▶ _DESCRIÇÃO DA TAREFA_:
Separe e copie cada linha dos registros que contenha a palavra "inferior". Diferencie maiúsculas de minúsculas.

▶ _REGISTROS FORNECIDOS_:
..........

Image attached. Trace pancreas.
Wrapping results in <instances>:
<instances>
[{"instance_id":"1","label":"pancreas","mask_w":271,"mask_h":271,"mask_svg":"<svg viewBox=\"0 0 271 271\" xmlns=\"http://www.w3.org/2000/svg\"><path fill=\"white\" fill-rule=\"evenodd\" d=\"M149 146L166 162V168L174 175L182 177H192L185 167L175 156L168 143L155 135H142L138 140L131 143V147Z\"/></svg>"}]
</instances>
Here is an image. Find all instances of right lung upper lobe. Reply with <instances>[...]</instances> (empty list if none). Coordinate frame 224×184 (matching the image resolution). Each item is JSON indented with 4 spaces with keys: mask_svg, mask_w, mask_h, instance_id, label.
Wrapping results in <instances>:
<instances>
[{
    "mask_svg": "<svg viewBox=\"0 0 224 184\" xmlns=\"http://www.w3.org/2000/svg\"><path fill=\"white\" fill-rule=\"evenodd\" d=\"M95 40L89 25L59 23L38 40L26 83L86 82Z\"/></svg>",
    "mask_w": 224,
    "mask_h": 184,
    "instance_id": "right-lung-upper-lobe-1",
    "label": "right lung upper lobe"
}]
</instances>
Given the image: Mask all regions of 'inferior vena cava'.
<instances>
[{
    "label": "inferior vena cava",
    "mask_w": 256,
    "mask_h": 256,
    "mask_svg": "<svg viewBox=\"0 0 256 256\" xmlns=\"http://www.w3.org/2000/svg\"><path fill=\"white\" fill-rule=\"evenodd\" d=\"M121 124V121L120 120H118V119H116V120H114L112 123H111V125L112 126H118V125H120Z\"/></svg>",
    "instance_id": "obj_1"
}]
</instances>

..........

▶ _SAÍDA COMPLETA_:
Given the image: Mask all regions of 'inferior vena cava'.
    "label": "inferior vena cava",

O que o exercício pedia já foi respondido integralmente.